Set of tasks
1) Which organizations does the transcript about the hopping robot name?
2) Can you sum up the transcript about the hopping robot in two sentences?

Document passage
————————

Chris: Essentially, with our hopping robot we kind of have a neat design feature which allows us to gradually store energy using small motors.

That energy is stored in a spring.

Tom Bewley: And then this forebar mechanism has this locking capability that it can lock shut. You can gradually accumulate energy in the spring, you can get moving quickly and then pow, release the thing, get airborne, and you can clear a hole in the ground or clear an obstacle.

They call it iHop, lowercase I, capital H, of course. Chris says iHop has practical applications.

Chris:The initial source of funding was from Los Alamos and the Department of Energy, and the, sort of, motivation was unmanned stockpile surveillance, so to monitor the nuclear stockpile, where you wouldn't want to send a person in an environment where you would have to hop on to things and so forth.

The students also want toy companies to pay attention. They built a less complicated robot named iLean, iHop's non-hopping little sister. iLean can lift herself up, stand on her robotic tippy toes and lean onto an obstacle. Imagine a reverse Slinkee that seems to defy gravity.

A crowd has formed and this man in a business suit looks impressed.

Woei-Min Lin: Oh, very good, very good. Very interesting.

Woei-Min Lin works at SAIC, a San Diego company that builds technology for the military. He's eyeing the talent here because he says there's a shortage of engineers.

————————

Exercise data
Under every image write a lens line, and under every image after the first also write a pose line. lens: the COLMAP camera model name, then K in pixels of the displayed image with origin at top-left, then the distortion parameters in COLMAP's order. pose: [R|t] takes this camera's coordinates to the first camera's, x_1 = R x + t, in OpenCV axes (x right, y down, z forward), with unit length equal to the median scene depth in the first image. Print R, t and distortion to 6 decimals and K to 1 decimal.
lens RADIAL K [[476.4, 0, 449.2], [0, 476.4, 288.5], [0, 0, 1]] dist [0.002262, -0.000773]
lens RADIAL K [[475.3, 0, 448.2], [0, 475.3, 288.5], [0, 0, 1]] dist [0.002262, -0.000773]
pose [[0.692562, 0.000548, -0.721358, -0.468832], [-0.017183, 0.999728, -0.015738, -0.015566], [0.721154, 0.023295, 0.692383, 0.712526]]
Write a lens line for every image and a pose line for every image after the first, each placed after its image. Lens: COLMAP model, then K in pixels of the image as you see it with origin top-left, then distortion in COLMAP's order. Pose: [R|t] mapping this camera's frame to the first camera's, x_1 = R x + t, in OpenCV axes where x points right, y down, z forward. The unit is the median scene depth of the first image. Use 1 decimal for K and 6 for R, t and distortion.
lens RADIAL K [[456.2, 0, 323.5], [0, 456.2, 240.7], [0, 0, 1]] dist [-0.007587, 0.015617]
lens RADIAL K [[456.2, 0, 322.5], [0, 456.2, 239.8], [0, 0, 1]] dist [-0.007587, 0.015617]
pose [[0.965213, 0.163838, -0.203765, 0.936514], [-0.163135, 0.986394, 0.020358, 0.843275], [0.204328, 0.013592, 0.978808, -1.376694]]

————————

Responses
1) Los Alamos, the Department of Energy, SAIC

2) The hopping robot iHop uses small motors to gradually store energy in a spring, then releases it to get airborne and clear a hole or an obstacle. Its initial funding came from Los Alamos and the Department of Energy for unmanned stockpile surveillance, the students built a simpler non-hopping robot, iLean, to catch toy companies' attention, and an SAIC employee in the crowd is eyeing the talent because he says there's a shortage of engineers.